> _Data_:

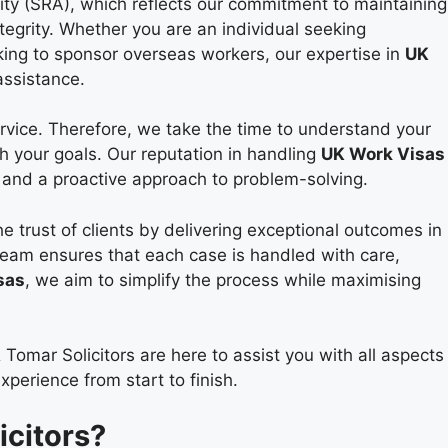
rity (SRA), which reflects our commitment to maintaining
tegrity. Whether you are an individual seeking
ing to sponsor overseas workers, our expertise in
UK
assistance.
rvice. Therefore, we take the time to understand your
th your goals. Our reputation in handling
UK Work Visas
l, and a proactive approach to problem-solving.
e trust of clients by delivering exceptional outcomes in
team ensures that each case is handled with care,
sas
, we aim to simplify the process while maximising
 Tomar Solicitors are here to assist you with all aspects
perience from start to finish.
citors?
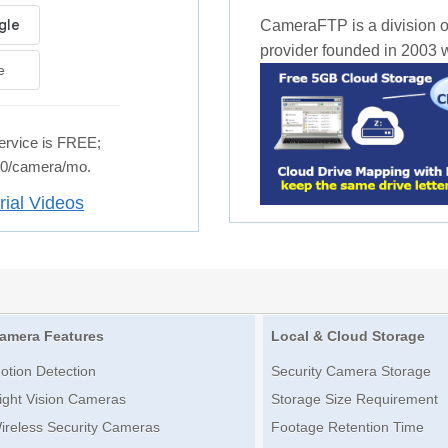
CameraFTP is a division o
provider founded in 2003 wi
e
rvice is FREE;
.50/camera/mo.
rial Videos
amera Features
Local & Cloud Storage
otion Detection
Security Camera Storage
ight Vision Cameras
Storage Size Requirement
ireless Security Cameras
Footage Retention Time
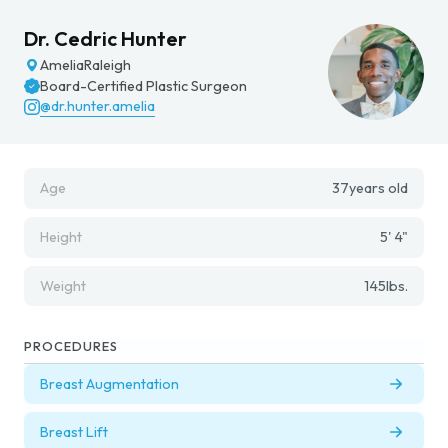
Dr. Cedric Hunter
Amelia
Raleigh
Board-Certified Plastic Surgeon
@dr.hunter.amelia
Age
37
years old
Height
5' 4"
Weight
145
lbs.
PROCEDURES
Breast Augmentation
Breast Lift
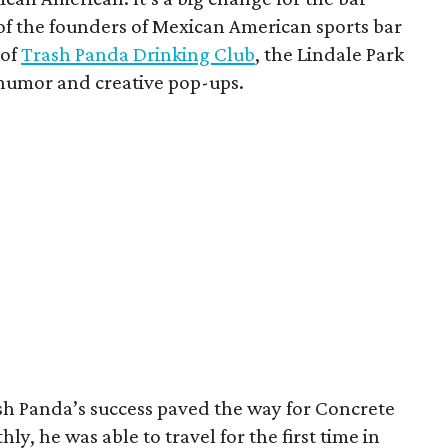
f the founders of Mexican American sports bar
 of
Trash Panda Drinking Club
, the Lindale Park
 humor and creative pop-ups.
ash Panda’s success paved the way for Concrete
y, he was able to travel for the first time in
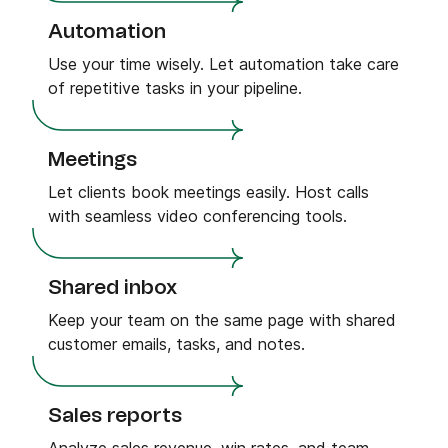
Automation
Use your time wisely. Let automation take care
of repetitive tasks in your pipeline.
Meetings
Let clients book meetings easily. Host calls
with seamless video conferencing tools.
Shared inbox
Keep your team on the same page with shared
customer emails, tasks, and notes.
Sales reports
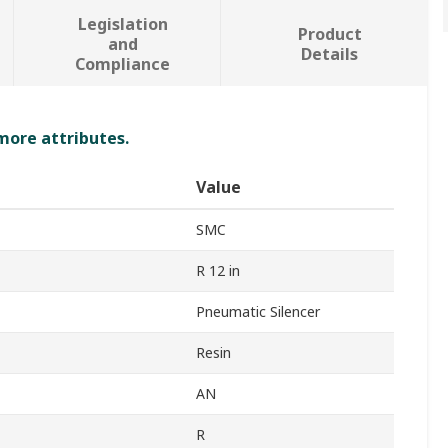
Legislation
Product
and
Details
Compliance
 more attributes.
Value
SMC
R 12 in
Pneumatic Silencer
Resin
AN
R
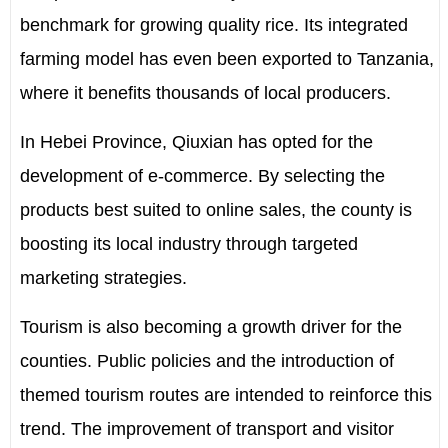
benchmark for growing quality rice. Its integrated
farming model has even been exported to Tanzania,
where it benefits thousands of local producers.
In Hebei Province, Qiuxian has opted for the
development of e-commerce. By selecting the
products best suited to online sales, the county is
boosting its local industry through targeted
marketing strategies.
Tourism is also becoming a growth driver for the
counties. Public policies and the introduction of
themed tourism routes are intended to reinforce this
trend. The improvement of transport and visitor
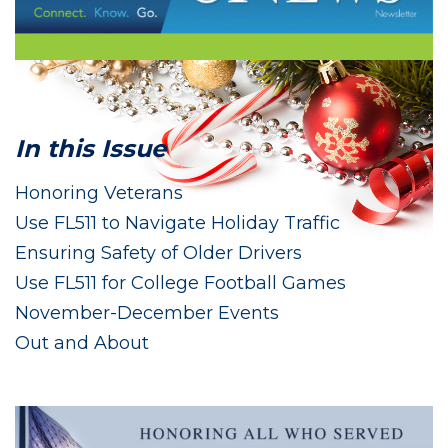
In this Issue
Honoring Veterans
Use FL511 to Navigate Holiday Traffic
Ensuring Safety of Older Drivers
Use FL511 for College Football Games
November-December Events
Out and About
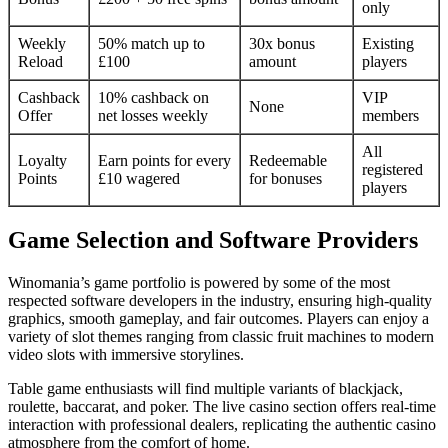
only
Weekly
50% match up to
30x bonus
Existing
Reload
£100
amount
players
Cashback
10% cashback on
VIP
None
Offer
net losses weekly
members
All
Loyalty
Earn points for every
Redeemable
registered
Points
£10 wagered
for bonuses
players
Game Selection and Software Providers
Winomania’s game portfolio is powered by some of the most
respected software developers in the industry, ensuring high-quality
graphics, smooth gameplay, and fair outcomes. Players can enjoy a
variety of slot themes ranging from classic fruit machines to modern
video slots with immersive storylines.
Table game enthusiasts will find multiple variants of blackjack,
roulette, baccarat, and poker. The live casino section offers real-time
interaction with professional dealers, replicating the authentic casino
atmosphere from the comfort of home.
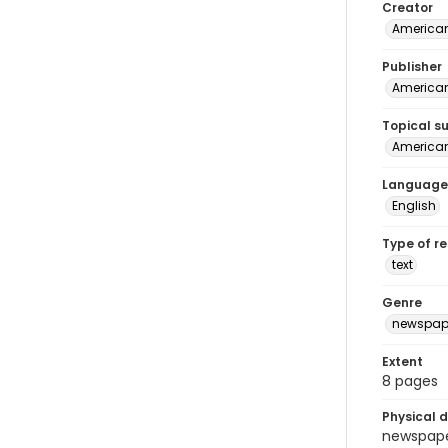
Creator
American
Publisher
American 
Topical s
American 
Language
English
Type of r
text
Genre
newspap
Extent
8 pages
Physical d
newspaper 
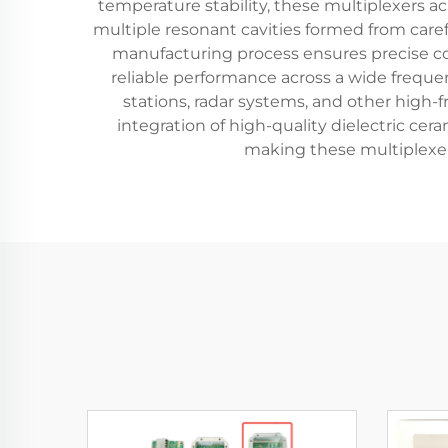
temperature stability, these multiplexers ach
multiple resonant cavities formed from care
manufacturing process ensures precise con
reliable performance across a wide freque
stations, radar systems, and other high
integration of high-quality dielectric ce
making these multiplexer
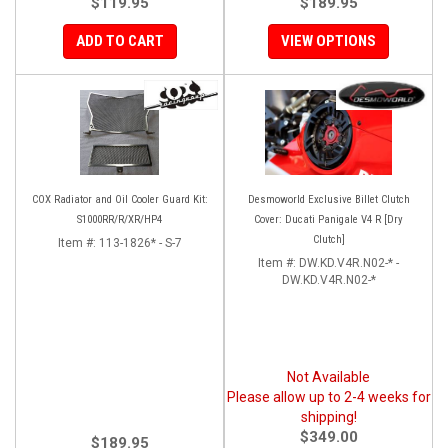
$119.95
$189.95
ADD TO CART
VIEW OPTIONS
COX Radiator and Oil Cooler Guard Kit:
Desmoworld Exclusive Billet Clutch
S1000RR/R/XR/HP4
Cover: Ducati Panigale V4 R [Dry
Clutch]
Item #:
113-1826* - S-7
Item #:
DW.KD.V4R.N02-* -
DW.KD.V4R.N02-*
Not Available
Please allow up to 2-4 weeks for
shipping!
$349.00
$189.95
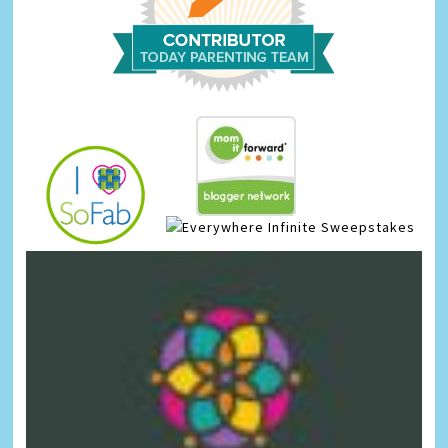
Infinite Sweepstakes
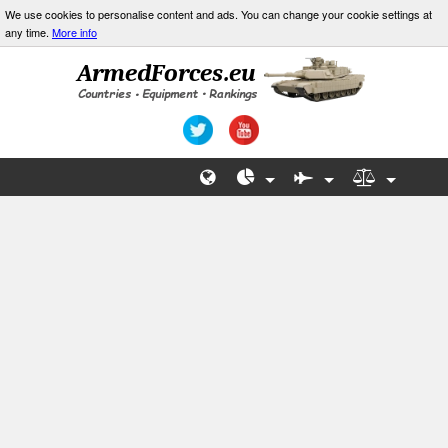
We use cookies to personalise content and ads. You can change your cookie settings at
any time.
More info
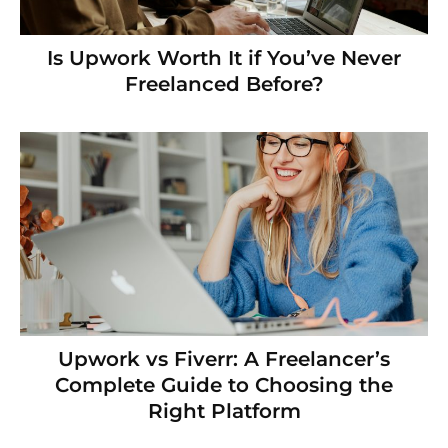
Is Upwork Worth It if You’ve Never
Freelanced Before?
Upwork vs Fiverr: A Freelancer’s
Complete Guide to Choosing the
Right Platform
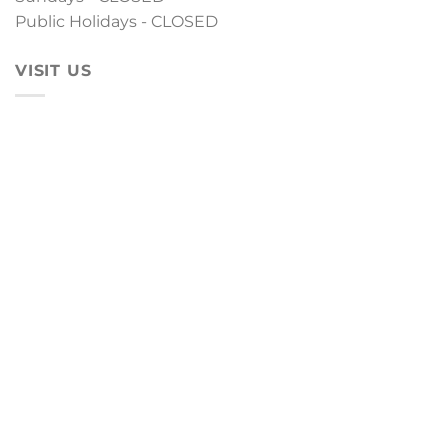
Public Holidays - CLOSED
VISIT US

> _Required work_:
Print the listing again exactly, please. Keep the pictures out of it.

> _Result of the exercise_:
rity (SRA), which reflects our commitment to maintaining
tegrity. Whether you are an individual seeking
ing to sponsor overseas workers, our expertise in
UK
assistance.
rvice. Therefore, we take the time to understand your
th your goals. Our reputation in handling
UK Work Visas
l, and a proactive approach to problem-solving.
e trust of clients by delivering exceptional outcomes in
team ensures that each case is handled with care,
sas
, we aim to simplify the process while maximising
 Tomar Solicitors are here to assist you with all aspects
perience from start to finish.
citors?
CameraFTP is a division o
provider founded in 2003 wi
e
rvice is FREE;
.50/camera/mo.
rial Videos
amera Features
Local & Cloud Storage
otion Detection
Security Camera Storage
ight Vision Cameras
Storage Size Requirement
ireless Security Cameras
Footage Retention Time
Dr. Cedric Hunter
Amelia
Raleigh
Board-Certified Plastic Surgeon
@dr.hunter.amelia
Age
37
years old
Height
5' 4"
Weight
145
lbs.
PROCEDURES
Breast Augmentation
Breast Lift
f the founders of Mexican American sports bar
 of
Trash Panda Drinking Club
, the Lindale Park
 humor and creative pop-ups.
ash Panda’s success paved the way for Concrete
y, he was able to travel for the first time in
Automation
Use your time wisely. Let automation take care
of repetitive tasks in your pipeline.
Meetings
Let clients book meetings easily. Host calls
with seamless video conferencing tools.
Shared inbox
Keep your team on the same page with shared
customer emails, tasks, and notes.
Sales reports
Legislation
Product
and
Details
Compliance
 more attributes.
Value
SMC
R 12 in
Pneumatic Silencer
Resin
AN
R
benchmark for growing quality rice. Its integrated
farming model has even been exported to Tanzania,
where it benefits thousands of local producers.
In Hebei Province, Qiuxian has opted for the
development of e-commerce. By selecting the
products best suited to online sales, the county is
boosting its local industry through targeted
marketing strategies.
Tourism is also becoming a growth driver for the
counties. Public policies and the introduction of
themed tourism routes are intended to reinforce this
trend. The improvement of transport and visitor
In this Issue
Honoring Veterans
Use FL511 to Navigate Holiday Traffic
Ensuring Safety of Older Drivers
Use FL511 for College Football Games
November-December Events
Out and About
only
Weekly
50% match up to
30x bonus
Existing
Reload
£100
amount
players
Cashback
10% cashback on
VIP
None
Offer
net losses weekly
members
All
Loyalty
Earn points for every
Redeemable
registered
Points
£10 wagered
for bonuses
players
Game Selection and Software Providers
Winomania’s game portfolio is powered by some of the most
respected software developers in the industry, ensuring high-quality
graphics, smooth gameplay, and fair outcomes. Players can enjoy a
variety of slot themes ranging from classic fruit machines to modern
video slots with immersive storylines.
Table game enthusiasts will find multiple variants of blackjack,
roulette, baccarat, and poker. The live casino section offers real-time
interaction with professional dealers, replicating the authentic casino
atmosphere from the comfort of home.
Creator
American
Publisher
American 
Topical s
American 
Language
English
Type of r
text
Genre
newspap
Extent
8 pages
Physical d
newspaper 
temperature stability, these multiplexers ach
multiple resonant cavities formed from care
manufacturing process ensures precise con
reliable performance across a wide freque
stations, radar systems, and other high
integration of high-quality dielectric ce
making these multiplexer
$119.95
$189.95
ADD TO CART
VIEW OPTIONS
COX Radiator and Oil Cooler Guard Kit:
Desmoworld Exclusive Billet Clutch
S1000RR/R/XR/HP4
Cover: Ducati Panigale V4 R [Dry
Clutch]
Item #:
113-1826* - S-7
Item #:
DW.KD.V4R.N02-* -
DW.KD.V4R.N02-*
Not Available
Please allow up to 2-4 weeks for
shipping!
$349.00
$189.95
Infinite Sweepstakes
We use cookies to personalise content and ads. You can change your cookie settings at
any time.
More info
Is Upwork Worth It if You’ve Never
Freelanced Before?
Upwork vs Fiverr: A Freelancer’s
Complete Guide to Choosing the
Right Platform
Public Holidays - CLOSED
VISIT US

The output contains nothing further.